Finite Fields

Proof Sketch:

Order is a prime power. Let \(F\) be a finite field. Since every field is an integral domain, by Characteristic of an Integral Domain, \(F\) has characteristic \(p\) for some prime \(p\) (the characteristic cannot be \(0\) since \(F\) is finite). Thus \(p \cdot x = 0\) for every \(x \in F\). Suppose, for contradiction, that some prime \(q \neq p\) divides \(|F|\). Viewing \(F\) as an additive Abelian group, Cauchy's theorem for Abelian groups produces an element of additive order \(q\) — but every element has additive order dividing \(p\), a contradiction. Hence \(|F| = p^n\) for some positive integer \(n\).

Existence of \(GF(p^n)\). Let \(g(x) = x^{p^n} - x \in \mathbb{Z}_p[x]\) and let \(E\) be a splitting field of \(g(x)\) over \(\mathbb{Z}_p\); since \(g\) splits in \(E\), it has \(p^n\) zeros in \(E\) counted with multiplicity. The formal derivative \(g'(x) = p^n \cdot x^{p^n - 1} - 1\) reduces to \(-1\) in \(\mathbb{Z}_p[x]\), so \(\gcd(g, g') = 1\) and \(g\) has \(p^n\) distinct zeros in \(E\). Now, the zero set of \(g\) is closed under field operations: for any zeros \(a, b \in E\), the binomial theorem in characteristic \(p\) gives \((a + b)^{p^n} = a^{p^n} + b^{p^n} = a + b\); multiplicativity \((ab)^{p^n} = ab\) and closure under inverses \((a^{-1})^{p^n} = a^{-1}\) follow directly from \(a^{p^n} = a\). Hence the zero set of \(g\) is itself a subfield of \(E\); since it contains \(\mathbb{Z}_p\) and all the roots of \(g\), the minimality of the splitting field gives that it equals \(E\). Therefore \(|E| = p^n\).

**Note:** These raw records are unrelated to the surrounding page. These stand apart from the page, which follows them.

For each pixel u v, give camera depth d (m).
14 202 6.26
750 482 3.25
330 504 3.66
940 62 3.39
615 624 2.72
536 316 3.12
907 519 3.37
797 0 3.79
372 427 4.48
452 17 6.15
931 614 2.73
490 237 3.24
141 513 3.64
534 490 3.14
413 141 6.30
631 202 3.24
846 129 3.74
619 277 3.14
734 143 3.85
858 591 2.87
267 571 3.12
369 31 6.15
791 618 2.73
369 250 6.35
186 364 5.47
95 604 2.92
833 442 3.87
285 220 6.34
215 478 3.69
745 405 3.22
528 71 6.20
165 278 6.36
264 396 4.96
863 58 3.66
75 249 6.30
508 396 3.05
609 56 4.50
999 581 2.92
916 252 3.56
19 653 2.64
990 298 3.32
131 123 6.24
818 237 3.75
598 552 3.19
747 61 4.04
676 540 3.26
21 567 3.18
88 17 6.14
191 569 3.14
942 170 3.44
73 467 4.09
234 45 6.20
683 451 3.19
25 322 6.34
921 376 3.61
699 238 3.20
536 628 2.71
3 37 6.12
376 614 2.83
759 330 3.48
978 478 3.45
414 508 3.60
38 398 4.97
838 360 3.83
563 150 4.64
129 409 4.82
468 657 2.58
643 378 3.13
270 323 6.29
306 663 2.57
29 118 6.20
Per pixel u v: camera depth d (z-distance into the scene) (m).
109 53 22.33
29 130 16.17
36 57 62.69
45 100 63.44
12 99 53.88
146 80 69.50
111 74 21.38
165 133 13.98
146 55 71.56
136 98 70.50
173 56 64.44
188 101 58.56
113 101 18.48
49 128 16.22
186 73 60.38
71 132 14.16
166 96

Uniqueness up to isomorphism. Conversely, let \(K\) be any field of order \(p^n\). The prime subfield generated by \(1\) is isomorphic to \(\mathbb{Z}_p\). Since the multiplicative group \(K^*\) has order \(p^n - 1\), Lagrange's theorem gives \(a^{p^n - 1} = 1\) for every \(a \in K^*\), so every element of \(K\) (including \(0\)) is a zero of \(g(x) = x^{p^n} - x\). Hence \(K\) consists of exactly the \(p^n\) roots of \(g\), so \(K\) is a splitting field of \(g\) over \(\mathbb{Z}_p\). Splitting fields of a given polynomial over a given field are unique up to isomorphism, so any two finite fields of order \(p^n\) are isomorphic.

Proof:

Since \(GF(p^n)\) is a finite field of order \(p^n\), the proof of the Classification of Finite Fields shows that it has characteristic \(p\), so every nonzero element has additive order \(p\). Hence the additive group of \(GF(p^n)\) is an elementary abelian \(p\)-group of order \(p^n\): by the Fundamental Theorem of Finite Abelian Groups, it decomposes as \(\bigoplus_i \mathbb{Z}_{p^{a_i}}\) with \(\sum_i a_i = n\); the constraint that every element has order dividing \(p\) forces each \(a_i = 1\), giving \(n\) summands isomorphic to \(\mathbb{Z}_p\).

To see that the multiplicative group \(GF(p^n)^*\) of nonzero elements of \(GF(p^n)\) is cyclic, we first note that since \(GF(p^n)\) is a field, multiplication is commutative, so \(GF(p^n)^*\) is a finite Abelian group. By the Fundamental Theorem of Finite Abelian Groups, \(GF(p^n)^*\) is isomorphic to a direct product of the form: \[ \mathbb{Z}_{n_1} \oplus \mathbb{Z}_{n_2} \oplus \ldots \oplus \mathbb{Z}_{n_m}. \] If the orders of these components are pairwise relatively prime, then it follows from Criterion for \(G_1 \times G_2 \times \cdots \times G_n\) to be Cyclic that \(GF(p^n)^*\) is cyclic.

Assume for the sake of contradiction that they are not pairwise relatively prime. Then there exists an integer \(d > 1\) that divides the orders of at least two of the components. From the Fundamental Theorem of Cyclic Groups, we know that each of these components has a unique subgroup of order \(d\).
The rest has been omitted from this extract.